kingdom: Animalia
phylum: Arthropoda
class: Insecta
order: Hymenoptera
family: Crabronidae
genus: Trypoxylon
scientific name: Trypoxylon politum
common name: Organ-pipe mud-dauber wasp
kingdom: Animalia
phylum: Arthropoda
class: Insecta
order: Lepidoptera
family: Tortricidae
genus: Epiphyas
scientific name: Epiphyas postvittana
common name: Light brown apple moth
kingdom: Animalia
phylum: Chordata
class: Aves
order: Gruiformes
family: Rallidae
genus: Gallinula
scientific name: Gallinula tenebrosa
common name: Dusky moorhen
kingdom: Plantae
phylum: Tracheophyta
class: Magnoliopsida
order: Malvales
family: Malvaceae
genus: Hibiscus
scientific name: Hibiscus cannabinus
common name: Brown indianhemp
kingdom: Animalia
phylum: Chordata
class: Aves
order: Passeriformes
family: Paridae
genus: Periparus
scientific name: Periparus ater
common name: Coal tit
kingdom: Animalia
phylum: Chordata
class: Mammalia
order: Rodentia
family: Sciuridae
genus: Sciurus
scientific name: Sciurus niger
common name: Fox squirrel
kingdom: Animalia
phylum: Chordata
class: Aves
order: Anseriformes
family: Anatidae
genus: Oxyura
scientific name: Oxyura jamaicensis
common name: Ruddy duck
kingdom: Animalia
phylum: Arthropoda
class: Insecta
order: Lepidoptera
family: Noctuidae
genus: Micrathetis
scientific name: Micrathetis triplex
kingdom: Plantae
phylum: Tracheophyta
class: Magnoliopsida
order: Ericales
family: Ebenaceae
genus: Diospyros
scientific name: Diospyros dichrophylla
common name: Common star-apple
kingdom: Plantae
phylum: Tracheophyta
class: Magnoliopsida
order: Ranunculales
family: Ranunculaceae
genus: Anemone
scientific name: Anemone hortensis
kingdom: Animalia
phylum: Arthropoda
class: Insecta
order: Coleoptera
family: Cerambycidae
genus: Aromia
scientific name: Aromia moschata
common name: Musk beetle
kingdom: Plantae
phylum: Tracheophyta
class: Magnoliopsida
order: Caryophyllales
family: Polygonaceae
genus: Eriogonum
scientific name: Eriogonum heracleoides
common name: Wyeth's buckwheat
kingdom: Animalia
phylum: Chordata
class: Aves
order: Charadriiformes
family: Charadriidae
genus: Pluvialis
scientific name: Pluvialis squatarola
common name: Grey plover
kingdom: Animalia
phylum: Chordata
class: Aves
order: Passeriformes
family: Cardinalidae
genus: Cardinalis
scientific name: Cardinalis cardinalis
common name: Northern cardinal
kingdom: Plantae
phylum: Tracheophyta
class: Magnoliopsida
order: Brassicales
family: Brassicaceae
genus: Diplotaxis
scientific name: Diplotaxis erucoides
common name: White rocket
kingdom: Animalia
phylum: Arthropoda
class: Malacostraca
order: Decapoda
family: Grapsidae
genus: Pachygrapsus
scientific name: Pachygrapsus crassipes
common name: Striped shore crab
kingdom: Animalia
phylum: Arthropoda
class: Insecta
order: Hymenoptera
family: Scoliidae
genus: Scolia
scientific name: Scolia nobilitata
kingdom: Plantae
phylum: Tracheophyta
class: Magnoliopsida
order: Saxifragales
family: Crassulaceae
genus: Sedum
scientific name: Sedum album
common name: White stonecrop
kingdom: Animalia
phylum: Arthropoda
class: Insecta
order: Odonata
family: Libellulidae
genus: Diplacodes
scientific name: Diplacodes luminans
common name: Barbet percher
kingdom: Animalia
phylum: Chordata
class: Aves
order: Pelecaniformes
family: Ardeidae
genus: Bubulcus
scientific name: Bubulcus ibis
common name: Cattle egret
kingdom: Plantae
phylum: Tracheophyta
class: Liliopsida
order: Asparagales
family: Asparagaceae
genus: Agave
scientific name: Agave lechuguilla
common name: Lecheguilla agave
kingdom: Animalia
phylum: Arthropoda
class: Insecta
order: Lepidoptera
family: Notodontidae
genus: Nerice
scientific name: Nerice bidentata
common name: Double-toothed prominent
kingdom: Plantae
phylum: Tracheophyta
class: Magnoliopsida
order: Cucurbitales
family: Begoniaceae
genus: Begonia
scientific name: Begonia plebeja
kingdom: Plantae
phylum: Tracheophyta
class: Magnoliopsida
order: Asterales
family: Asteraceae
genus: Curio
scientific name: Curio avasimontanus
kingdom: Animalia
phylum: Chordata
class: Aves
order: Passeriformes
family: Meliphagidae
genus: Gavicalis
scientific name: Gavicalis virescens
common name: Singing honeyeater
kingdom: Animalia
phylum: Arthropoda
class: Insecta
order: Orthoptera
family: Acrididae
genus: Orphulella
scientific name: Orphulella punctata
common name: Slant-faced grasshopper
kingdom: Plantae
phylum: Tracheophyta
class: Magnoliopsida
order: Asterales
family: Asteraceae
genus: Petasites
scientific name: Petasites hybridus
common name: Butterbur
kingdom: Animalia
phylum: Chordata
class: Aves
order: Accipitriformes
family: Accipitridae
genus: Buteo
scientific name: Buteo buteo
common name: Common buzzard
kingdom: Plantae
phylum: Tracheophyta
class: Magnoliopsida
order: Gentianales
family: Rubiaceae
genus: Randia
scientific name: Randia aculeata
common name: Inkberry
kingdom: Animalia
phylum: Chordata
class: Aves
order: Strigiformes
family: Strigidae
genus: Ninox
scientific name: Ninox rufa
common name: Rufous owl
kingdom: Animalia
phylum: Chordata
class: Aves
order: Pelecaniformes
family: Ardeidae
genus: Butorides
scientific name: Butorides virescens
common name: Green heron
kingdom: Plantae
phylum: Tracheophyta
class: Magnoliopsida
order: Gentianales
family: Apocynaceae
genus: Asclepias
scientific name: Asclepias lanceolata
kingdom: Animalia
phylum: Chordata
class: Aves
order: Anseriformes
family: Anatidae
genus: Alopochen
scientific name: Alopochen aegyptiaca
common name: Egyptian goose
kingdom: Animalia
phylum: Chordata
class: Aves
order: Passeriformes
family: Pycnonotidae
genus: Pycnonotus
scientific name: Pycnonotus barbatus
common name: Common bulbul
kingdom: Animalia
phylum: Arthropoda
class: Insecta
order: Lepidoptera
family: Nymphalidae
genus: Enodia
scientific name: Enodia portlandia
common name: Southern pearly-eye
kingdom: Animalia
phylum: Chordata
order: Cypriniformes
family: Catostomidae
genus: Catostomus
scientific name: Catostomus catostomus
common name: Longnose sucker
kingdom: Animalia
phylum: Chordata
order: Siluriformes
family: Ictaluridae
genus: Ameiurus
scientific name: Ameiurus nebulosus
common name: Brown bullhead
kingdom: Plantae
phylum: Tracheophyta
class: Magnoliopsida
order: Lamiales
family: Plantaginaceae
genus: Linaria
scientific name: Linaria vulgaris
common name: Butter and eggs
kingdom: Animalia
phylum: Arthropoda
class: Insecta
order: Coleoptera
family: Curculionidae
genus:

● ● ● ● ● ● ●

• _EXERCISE DESCRIPTION_:
Quote all of the lines in the items above, copying each one word for word.

• _CORRECT RESULT_:
kingdom: Animalia
phylum: Arthropoda
class: Insecta
order: Hymenoptera
family: Crabronidae
genus: Trypoxylon
scientific name: Trypoxylon politum
common name: Organ-pipe mud-dauber wasp
kingdom: Animalia
phylum: Arthropoda
class: Insecta
order: Lepidoptera
family: Tortricidae
genus: Epiphyas
scientific name: Epiphyas postvittana
common name: Light brown apple moth
kingdom: Animalia
phylum: Chordata
class: Aves
order: Gruiformes
family: Rallidae
genus: Gallinula
scientific name: Gallinula tenebrosa
common name: Dusky moorhen
kingdom: Plantae
phylum: Tracheophyta
class: Magnoliopsida
order: Malvales
family: Malvaceae
genus: Hibiscus
scientific name: Hibiscus cannabinus
common name: Brown indianhemp
kingdom: Animalia
phylum: Chordata
class: Aves
order: Passeriformes
family: Paridae
genus: Periparus
scientific name: Periparus ater
common name: Coal tit
kingdom: Animalia
phylum: Chordata
class: Mammalia
order: Rodentia
family: Sciuridae
genus: Sciurus
scientific name: Sciurus niger
common name: Fox squirrel
kingdom: Animalia
phylum: Chordata
class: Aves
order: Anseriformes
family: Anatidae
genus: Oxyura
scientific name: Oxyura jamaicensis
common name: Ruddy duck
kingdom: Animalia
phylum: Arthropoda
class: Insecta
order: Lepidoptera
family: Noctuidae
genus: Micrathetis
scientific name: Micrathetis triplex
kingdom: Plantae
phylum: Tracheophyta
class: Magnoliopsida
order: Ericales
family: Ebenaceae
genus: Diospyros
scientific name: Diospyros dichrophylla
common name: Common star-apple
kingdom: Plantae
phylum: Tracheophyta
class: Magnoliopsida
order: Ranunculales
family: Ranunculaceae
genus: Anemone
scientific name: Anemone hortensis
kingdom: Animalia
phylum: Arthropoda
class: Insecta
order: Coleoptera
family: Cerambycidae
genus: Aromia
scientific name: Aromia moschata
common name: Musk beetle
kingdom: Plantae
phylum: Tracheophyta
class: Magnoliopsida
order: Caryophyllales
family: Polygonaceae
genus: Eriogonum
scientific name: Eriogonum heracleoides
common name: Wyeth's buckwheat
kingdom: Animalia
phylum: Chordata
class: Aves
order: Charadriiformes
family: Charadriidae
genus: Pluvialis
scientific name: Pluvialis squatarola
common name: Grey plover
kingdom: Animalia
phylum: Chordata
class: Aves
order: Passeriformes
family: Cardinalidae
genus: Cardinalis
scientific name: Cardinalis cardinalis
common name: Northern cardinal
kingdom: Plantae
phylum: Tracheophyta
class: Magnoliopsida
order: Brassicales
family: Brassicaceae
genus: Diplotaxis
scientific name: Diplotaxis erucoides
common name: White rocket
kingdom: Animalia
phylum: Arthropoda
class: Malacostraca
order: Decapoda
family: Grapsidae
genus: Pachygrapsus
scientific name: Pachygrapsus crassipes
common name: Striped shore crab
kingdom: Animalia
phylum: Arthropoda
class: Insecta
order: Hymenoptera
family: Scoliidae
genus: Scolia
scientific name: Scolia nobilitata
kingdom: Plantae
phylum: Tracheophyta
class: Magnoliopsida
order: Saxifragales
family: Crassulaceae
genus: Sedum
scientific name: Sedum album
common name: White stonecrop
kingdom: Animalia
phylum: Arthropoda
class: Insecta
order: Odonata
family: Libellulidae
genus: Diplacodes
scientific name: Diplacodes luminans
common name: Barbet percher
kingdom: Animalia
phylum: Chordata
class: Aves
order: Pelecaniformes
family: Ardeidae
genus: Bubulcus
scientific name: Bubulcus ibis
common name: Cattle egret
kingdom: Plantae
phylum: Tracheophyta
class: Liliopsida
order: Asparagales
family: Asparagaceae
genus: Agave
scientific name: Agave lechuguilla
common name: Lecheguilla agave
kingdom: Animalia
phylum: Arthropoda
class: Insecta
order: Lepidoptera
family: Notodontidae
genus: Nerice
scientific name: Nerice bidentata
common name: Double-toothed prominent
kingdom: Plantae
phylum: Tracheophyta
class: Magnoliopsida
order: Cucurbitales
family: Begoniaceae
genus: Begonia
scientific name: Begonia plebeja
kingdom: Plantae
phylum: Tracheophyta
class: Magnoliopsida
order: Asterales
family: Asteraceae
genus: Curio
scientific name: Curio avasimontanus
kingdom: Animalia
phylum: Chordata
class: Aves
order: Passeriformes
family: Meliphagidae
genus: Gavicalis
scientific name: Gavicalis virescens
common name: Singing honeyeater
kingdom: Animalia
phylum: Arthropoda
class: Insecta
order: Orthoptera
family: Acrididae
genus: Orphulella
scientific name: Orphulella punctata
common name: Slant-faced grasshopper
kingdom: Plantae
phylum: Tracheophyta
class: Magnoliopsida
order: Asterales
family: Asteraceae
genus: Petasites
scientific name: Petasites hybridus
common name: Butterbur
kingdom: Animalia
phylum: Chordata
class: Aves
order: Accipitriformes
family: Accipitridae
genus: Buteo
scientific name: Buteo buteo
common name: Common buzzard
kingdom: Plantae
phylum: Tracheophyta
class: Magnoliopsida
order: Gentianales
family: Rubiaceae
genus: Randia
scientific name: Randia aculeata
common name: Inkberry
kingdom: Animalia
phylum: Chordata
class: Aves
order: Strigiformes
family: Strigidae
genus: Ninox
scientific name: Ninox rufa
common name: Rufous owl
kingdom: Animalia
phylum: Chordata
class: Aves
order: Pelecaniformes
family: Ardeidae
genus: Butorides
scientific name: Butorides virescens
common name: Green heron
kingdom: Plantae
phylum: Tracheophyta
class: Magnoliopsida
order: Gentianales
family: Apocynaceae
genus: Asclepias
scientific name: Asclepias lanceolata
kingdom: Animalia
phylum: Chordata
class: Aves
order: Anseriformes
family: Anatidae
genus: Alopochen
scientific name: Alopochen aegyptiaca
common name: Egyptian goose
kingdom: Animalia
phylum: Chordata
class: Aves
order: Passeriformes
family: Pycnonotidae
genus: Pycnonotus
scientific name: Pycnonotus barbatus
common name: Common bulbul
kingdom: Animalia
phylum: Arthropoda
class: Insecta
order: Lepidoptera
family: Nymphalidae
genus: Enodia
scientific name: Enodia portlandia
common name: Southern pearly-eye
kingdom: Animalia
phylum: Chordata
order: Cypriniformes
family: Catostomidae
genus: Catostomus
scientific name: Catostomus catostomus
common name: Longnose sucker
kingdom: Animalia
phylum: Chordata
order: Siluriformes
family: Ictaluridae
genus: Ameiurus
scientific name: Ameiurus nebulosus
common name: Brown bullhead
kingdom: Plantae
phylum: Tracheophyta
class: Magnoliopsida
order: Lamiales
family: Plantaginaceae
genus: Linaria
scientific name: Linaria vulgaris
common name: Butter and eggs
kingdom: Animalia
phylum: Arthropoda
class: Insecta
order: Coleoptera
family: Curculionidae
genus:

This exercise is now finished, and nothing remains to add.